Skillfully, Neil Bartlett moves through time, never making the very modern mistake of projecting prgressiveness where none existed. Almost a hundred years of being a difficult time to be gay, with no end to the persecution for most of that time. Sadly, it was not even considered marginilization, just the way of the world, with such persecution accepted as the norm and harsh penalties for any who dared to seek a love for themselves. His writing proves a compelling yet lyrical witness to events, delicately composed, but manfully so. Sometimes the only weapon we have is to speak truth to power and roll with the punches as best we can. We turned the other cheek and got punched there as well.But as I said, its skillfully done. To the point where I found myself wondering if the central character was the most reliable of witnesses, was he a truthful or fanciful narrator?

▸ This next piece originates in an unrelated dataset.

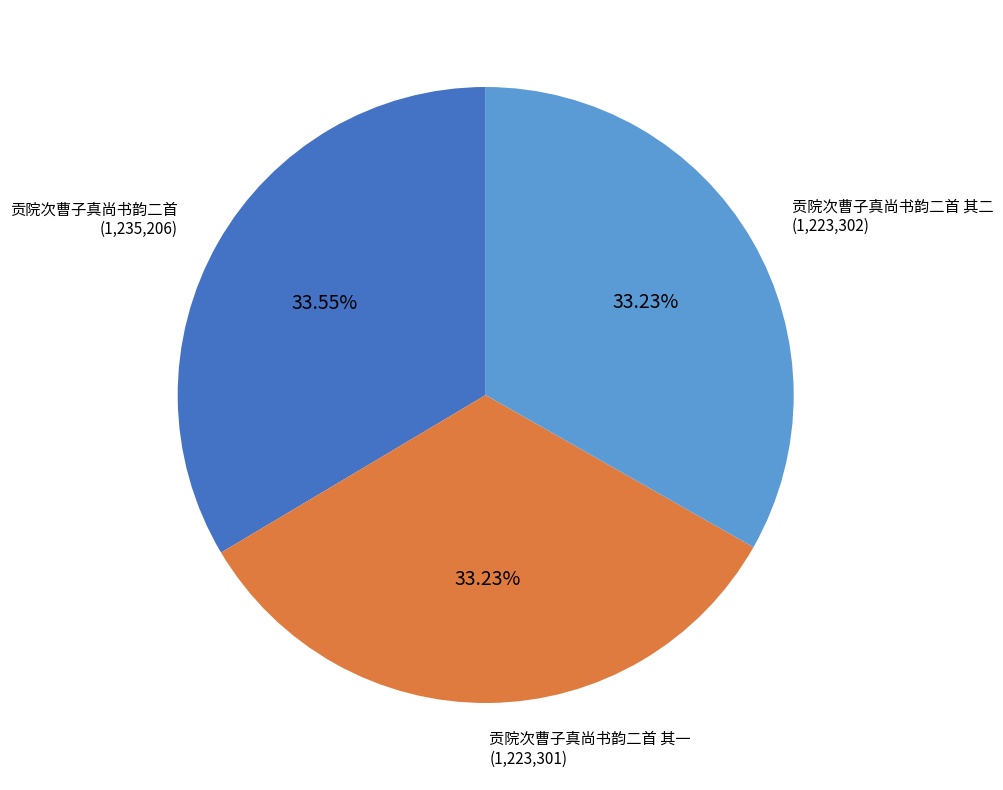

Is there any slice that represents more than half of the pie?

No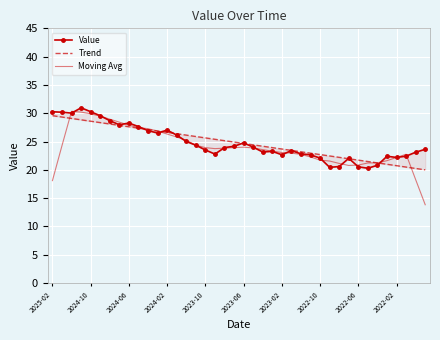

What is the maximum value for Moving Avg?

30.3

imagine, in this world as you move through it today, not daring to show public displays of affection for those we love, for those we even liked. Some of the events in the narrative feel cloaked in a weary objectivity, a tale told in front of a flickering gas jet, with the decadent charm of the 1880s giving way tonother century of persecution, of a struggle for civility and tolerance where none existed.

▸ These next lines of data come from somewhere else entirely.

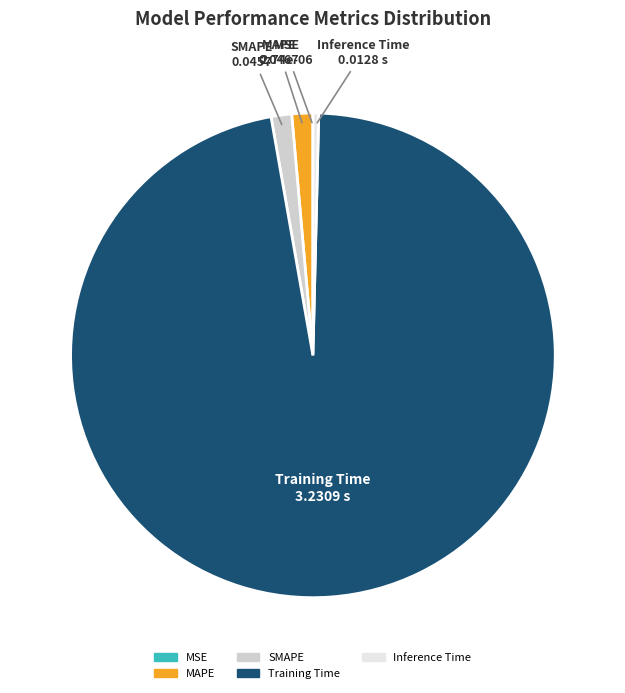

Is it true that Inference Time is 0% of the pie?

True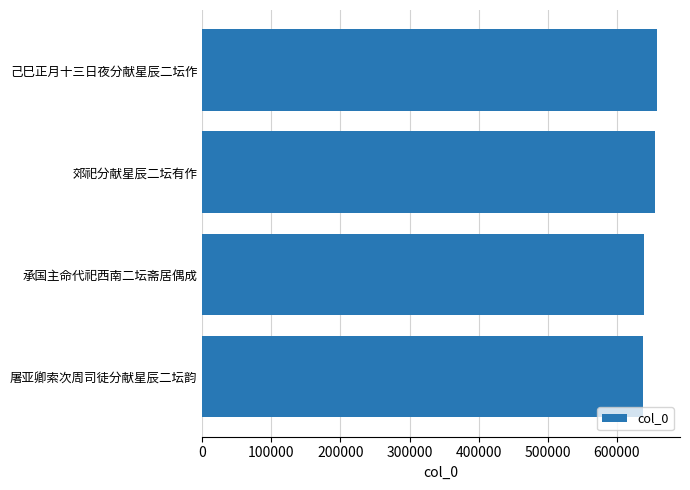

How many values are below 655198?

2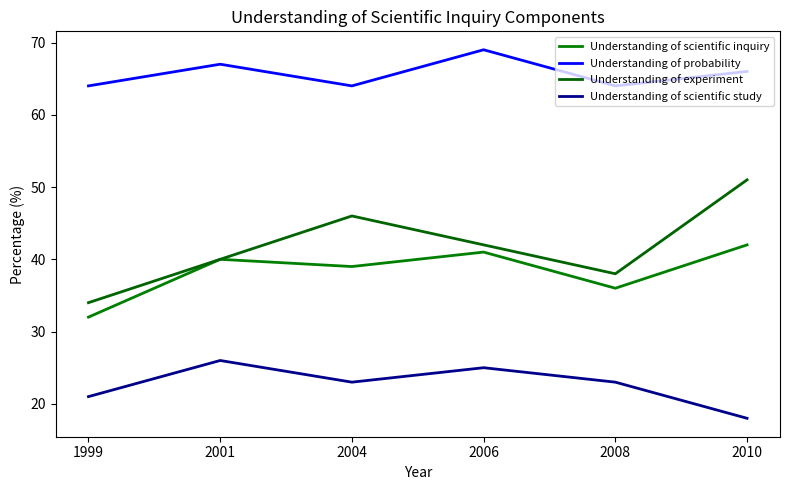

At which label does Understanding of probability first exceed 66?

2001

Mr Page exists in a wonderfully constructed self isolation, heating his home to a comfortable ambience that is no less a barless prison for him,In his isolation he builds a wall to protect himself, a smartly dressed castaway in an archipelego of secrets, a whimsical Crusoe. Fear of discovery moves him to recet almost unscalable defenses about himself, not wishing to become "that man in the university" or "those two navy boys", he self imposes a scolds bridle about his head and his heart. Its bitterly composed, a poetry of dread.,
Threads are woven across the decades, not so much a pattern as a familiar sense of societal ennui, of the lethargy brought on by sustained ignorance and why love may not be enough to beat it.